F. B. Hole.
(Extracted from Scripture Truth Vol. 40, 1959-61, page 169.)
The above words occur no less than seven times in the last discourse of our Lord, recorded in John 14-16. And of these seven no less than six refer to the place of privilege and responsibility in which His disciples would find themselves after His departure to the Father, as may be seen if John 14:13 and 14; John 15:16; John 16:23, 24 and 26, be read. Though He would be no longer visibly amongst them, so that to Him they could go with their enquiries and requests, they would be able to ask in His name, with the certainty that He Himself and the Father also, to whom He was going, would grant what they asked.
Our first enquiry is, what is the force and meaning of asking in His name? The answer surely is, that the Lord was leaving His disciples during His absence as His representatives. As far as His interests in this world are concerned, they were left to represent Him, and their requests as His representatives would be granted. A place of remarkable privilege indeed: and equally a place of great responsibility.
Take a simple illustration. The heads of a large business concern have to leave for the antipodes. They depart after giving powers to several of their subordinates to act for them during their absence. They can sign cheques, which the bank will certainly honour. A cheque is but a request — in proper legal form — that money be dispensed to somebody else, and the bank honours the business in whose name the cheque is issued.
We may at once feel inclined to say, Yes, but what if those deputed to sign for the firm as representatives of the absent chiefs, misuse their authority, and use money for their own purposes? And we have to reply that such breaches of trust among men do happen all too often, and the bank, unaware of the fraud, may pay the cheques. So here, of course, our illustration fails. No bank has power to discern what lies behind the issuing of a cheque. If it is technically correct, it is honoured and paid.
But, HE who presides over the "bank" of heaven — if we may thus apply our figure — possesses omniscience, since, "all things are naked and opened to the eyes of Him with whom we have to do" (Heb. 4:13). We may close our requests by saying that we make them, "in the name of the Lord Jesus," but He will know whether we are really asking for things that are in His interests, or whether we are asking for things, that will suit our own desires merely. Only that which is really and genuinely "in His name," as representing His interests, is sure to be granted, and this should produce in us much searching of heart as to what we ask as left to represent our Lord. We have of course full liberty to make known all our requests to God, with thanksgiving, as stated in Philippians, 4:6, but that is another matter. We are not told there that what we ask shall be granted, but we are told that our hearts and minds shall be kept in the peace of God through Christ Jesus.
But now we must take note of the seventh occurrence of this wonderful phrase, which occurs in John 14:26, for here we see the impelling Power, that lies behind the other six occurrences of the words.
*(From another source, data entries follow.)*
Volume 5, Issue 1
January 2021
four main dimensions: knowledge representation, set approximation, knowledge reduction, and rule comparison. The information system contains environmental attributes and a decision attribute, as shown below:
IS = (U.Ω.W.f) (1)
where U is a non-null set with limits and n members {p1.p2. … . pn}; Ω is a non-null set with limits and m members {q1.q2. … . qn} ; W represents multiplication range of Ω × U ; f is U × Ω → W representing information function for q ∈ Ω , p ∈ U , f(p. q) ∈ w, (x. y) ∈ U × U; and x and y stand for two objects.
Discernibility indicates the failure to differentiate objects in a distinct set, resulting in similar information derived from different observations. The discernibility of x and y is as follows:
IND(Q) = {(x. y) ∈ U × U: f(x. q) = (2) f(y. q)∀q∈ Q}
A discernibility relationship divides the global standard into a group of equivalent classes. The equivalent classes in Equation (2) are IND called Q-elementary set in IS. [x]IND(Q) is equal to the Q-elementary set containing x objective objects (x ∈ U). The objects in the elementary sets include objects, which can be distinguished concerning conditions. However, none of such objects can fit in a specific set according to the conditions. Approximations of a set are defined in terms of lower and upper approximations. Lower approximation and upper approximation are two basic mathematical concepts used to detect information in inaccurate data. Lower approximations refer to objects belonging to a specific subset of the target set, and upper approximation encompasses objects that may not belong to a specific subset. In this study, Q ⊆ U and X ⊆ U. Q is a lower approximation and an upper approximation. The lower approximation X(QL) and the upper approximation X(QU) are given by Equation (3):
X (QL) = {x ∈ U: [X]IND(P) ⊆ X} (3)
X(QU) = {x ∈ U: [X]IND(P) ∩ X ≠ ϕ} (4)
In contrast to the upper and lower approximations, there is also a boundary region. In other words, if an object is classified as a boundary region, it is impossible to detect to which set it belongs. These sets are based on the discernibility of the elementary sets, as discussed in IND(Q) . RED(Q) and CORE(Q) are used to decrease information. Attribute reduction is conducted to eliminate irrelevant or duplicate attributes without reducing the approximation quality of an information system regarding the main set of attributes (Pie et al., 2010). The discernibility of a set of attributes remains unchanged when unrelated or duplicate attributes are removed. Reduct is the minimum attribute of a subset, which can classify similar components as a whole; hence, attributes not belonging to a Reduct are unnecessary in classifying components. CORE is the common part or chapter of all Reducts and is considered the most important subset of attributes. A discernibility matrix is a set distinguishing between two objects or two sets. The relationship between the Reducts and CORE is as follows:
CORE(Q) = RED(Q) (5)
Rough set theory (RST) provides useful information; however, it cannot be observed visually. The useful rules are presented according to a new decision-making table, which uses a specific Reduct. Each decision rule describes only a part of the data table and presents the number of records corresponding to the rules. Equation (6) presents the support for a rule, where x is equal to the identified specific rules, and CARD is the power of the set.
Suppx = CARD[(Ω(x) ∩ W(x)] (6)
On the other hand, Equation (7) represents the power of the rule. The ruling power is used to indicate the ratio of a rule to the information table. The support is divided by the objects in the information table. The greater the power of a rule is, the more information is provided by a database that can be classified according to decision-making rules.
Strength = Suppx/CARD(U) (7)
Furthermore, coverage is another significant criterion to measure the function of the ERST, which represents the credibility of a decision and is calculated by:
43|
The main announcement of this farewell discourse is the coming of the Comforter, the Spirit of God, and here the Lord states that the Father will send Him "in My name;" that is, as My great Representative, to maintain My interests. This is a remarkable statement, and the force of it may be more clearly seen, if we place it alongside another statement of our Lord, "I am come in My Father's name" (John 5:43). He came as representing His Father, concerned with His interests, and now that He is departing, the Holy Spirit comes to represent Him and concern Himself with His interests.
What we read in John 16:13, is in keeping with this. The Spirit did not come to speak "of," or, more literally, "from Himself; but whatsoever He shall hear, that shall He speak." Clearly then, He came not to originate, but rather to give effect to the word of God, and to represent the absent Lord, who had gone on high; caring for His interests.
Now let us put these two things together. The Spirit is come as the Divine Representative of the absent Lord, gone on high; the disciples are left as the human representatives, with authority to ask in His name. Having done so, we shall at once realize that consequently it is of the utmost importance that we are dominated by the Spirit of God. He indwells us that He may dominate us. This we see brought to pass in the Apostle Paul, when he writes that, "The law of the Spirit of life in Christ Jesus has made me free from the law of sin and death" (Rom. 8:2). The word, "law," is here used evidently in the sense of, "effective control." Dominated now by the Spirit, Paul was set free from the domination of sin and death. He not only had "life in Christ Jesus," but also the Spirit, as the energy of that life. In verse 9 of that chapter He is called, "the Spirit of Christ," since He is here as we have seen, to represent Him.
Hence the great importance of that injunction in Jude 20, "Praying in the Holy Ghost." If we are enabled to pray thus, the requests we make will be in complete harmony with the mind of the Spirit. We, though imperfect, are left here to act and make requests in the name of our absent Lord. The Spirit, who is Divinely perfect, is sent in His name. Now if our prayers are "in the Holy Ghost," they will be marked by the suitability that He alone can impart. The requests, that we make then in our prayers, will really be, as our Lord said, "in My name."
It is when we pray after this fashion that the answer is so sure — "that will I do," "I will do it," "He will give it you."